### STATED PROBLEM
Copy every line of the listing below character for character, leaving out the pictures.

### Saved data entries
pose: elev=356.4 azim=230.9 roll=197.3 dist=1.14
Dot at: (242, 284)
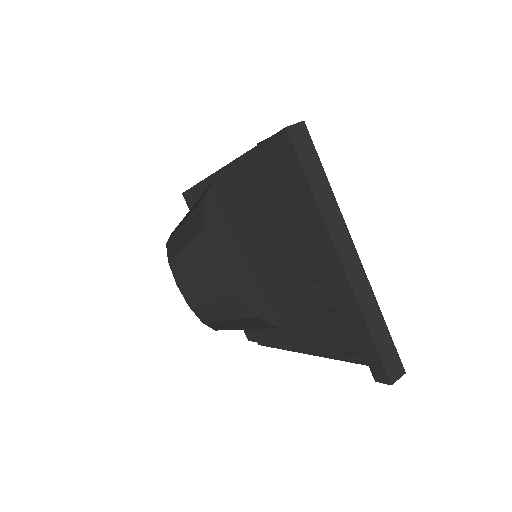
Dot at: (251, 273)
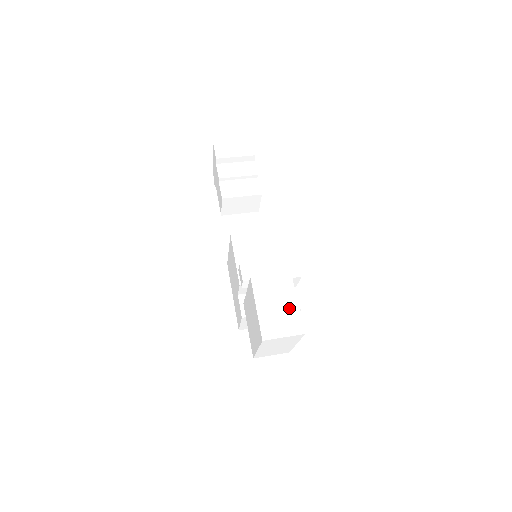
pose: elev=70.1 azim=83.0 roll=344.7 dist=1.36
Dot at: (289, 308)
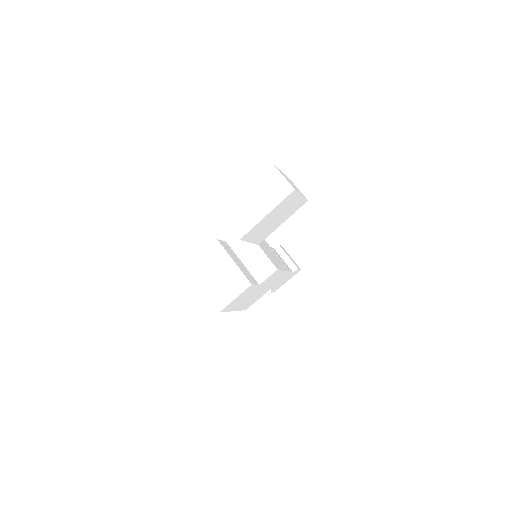
Dot at: occluded
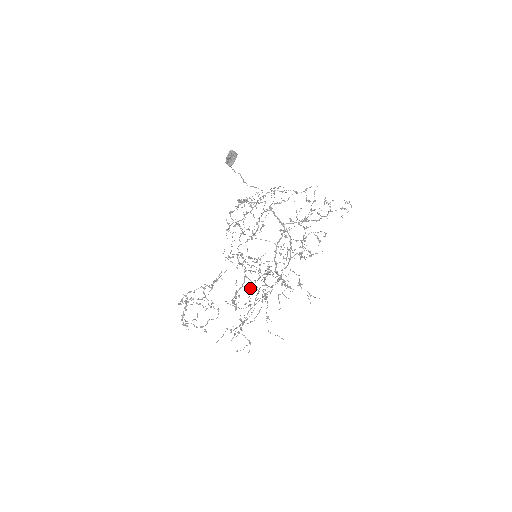
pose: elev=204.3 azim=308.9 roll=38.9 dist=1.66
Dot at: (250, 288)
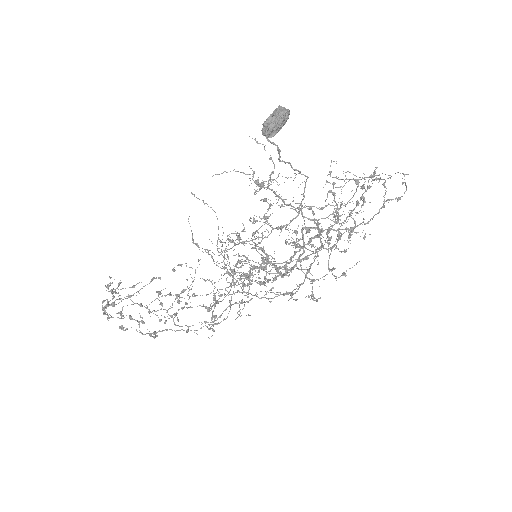
Dot at: (236, 292)
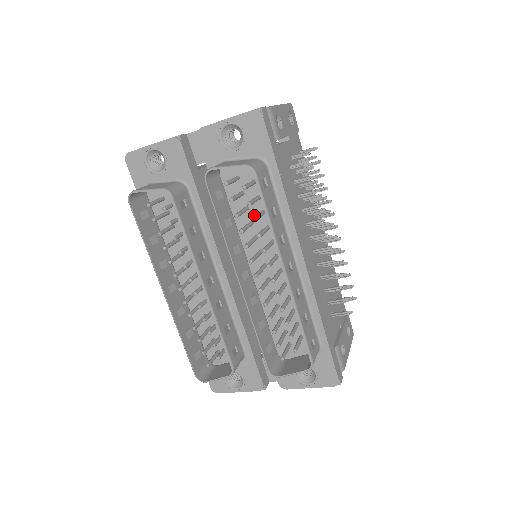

### FULL SOLUTION
pose: elev=356.4 azim=230.9 roll=197.3 dist=1.14
Dot at: (242, 284)
Dot at: (251, 273)
pose: elev=70.1 azim=83.0 roll=344.7 dist=1.36
Dot at: (289, 308)
Dot at: occluded
pose: elev=204.3 azim=308.9 roll=38.9 dist=1.66
Dot at: (250, 288)
Dot at: (236, 292)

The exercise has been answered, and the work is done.